» **What is required**
Report how many lines in the items below contain the string "object", with case counting, and reply with that number alone.

» **Given data**
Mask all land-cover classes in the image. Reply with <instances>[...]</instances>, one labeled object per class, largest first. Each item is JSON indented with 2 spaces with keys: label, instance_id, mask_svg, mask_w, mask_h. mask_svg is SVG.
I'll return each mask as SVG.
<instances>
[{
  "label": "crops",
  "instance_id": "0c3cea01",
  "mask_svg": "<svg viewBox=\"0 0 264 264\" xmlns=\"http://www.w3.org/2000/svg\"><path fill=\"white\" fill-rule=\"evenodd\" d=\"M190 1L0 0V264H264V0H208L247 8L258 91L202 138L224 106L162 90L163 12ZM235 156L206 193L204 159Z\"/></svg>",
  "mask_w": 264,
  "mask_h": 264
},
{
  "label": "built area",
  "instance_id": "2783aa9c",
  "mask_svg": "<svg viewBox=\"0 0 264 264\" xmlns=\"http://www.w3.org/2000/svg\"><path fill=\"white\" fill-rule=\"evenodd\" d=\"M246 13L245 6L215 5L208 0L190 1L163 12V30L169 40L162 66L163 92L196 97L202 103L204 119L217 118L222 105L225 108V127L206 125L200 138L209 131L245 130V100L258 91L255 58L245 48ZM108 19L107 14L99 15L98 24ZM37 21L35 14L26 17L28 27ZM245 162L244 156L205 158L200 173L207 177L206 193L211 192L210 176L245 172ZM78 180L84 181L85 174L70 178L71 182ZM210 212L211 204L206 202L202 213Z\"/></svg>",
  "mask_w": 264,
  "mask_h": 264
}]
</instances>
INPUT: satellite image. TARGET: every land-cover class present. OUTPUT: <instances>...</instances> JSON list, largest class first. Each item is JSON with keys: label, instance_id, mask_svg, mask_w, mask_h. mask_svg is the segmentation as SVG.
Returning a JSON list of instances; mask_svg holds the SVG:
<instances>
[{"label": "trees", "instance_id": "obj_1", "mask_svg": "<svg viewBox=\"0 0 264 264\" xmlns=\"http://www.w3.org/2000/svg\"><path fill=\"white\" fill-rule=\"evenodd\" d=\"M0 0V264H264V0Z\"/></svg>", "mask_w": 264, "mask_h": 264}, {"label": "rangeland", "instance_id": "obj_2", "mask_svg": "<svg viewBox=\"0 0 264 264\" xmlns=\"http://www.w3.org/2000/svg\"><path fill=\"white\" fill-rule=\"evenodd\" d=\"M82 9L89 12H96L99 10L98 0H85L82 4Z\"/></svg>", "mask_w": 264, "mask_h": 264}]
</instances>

...

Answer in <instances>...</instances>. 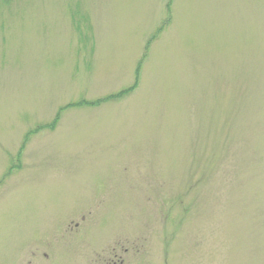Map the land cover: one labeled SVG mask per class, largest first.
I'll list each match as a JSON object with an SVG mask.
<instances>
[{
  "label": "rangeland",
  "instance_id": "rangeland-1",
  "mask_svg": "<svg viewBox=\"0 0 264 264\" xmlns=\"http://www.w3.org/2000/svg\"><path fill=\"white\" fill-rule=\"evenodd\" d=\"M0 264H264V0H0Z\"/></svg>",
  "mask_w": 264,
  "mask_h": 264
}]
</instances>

» **The solution**
2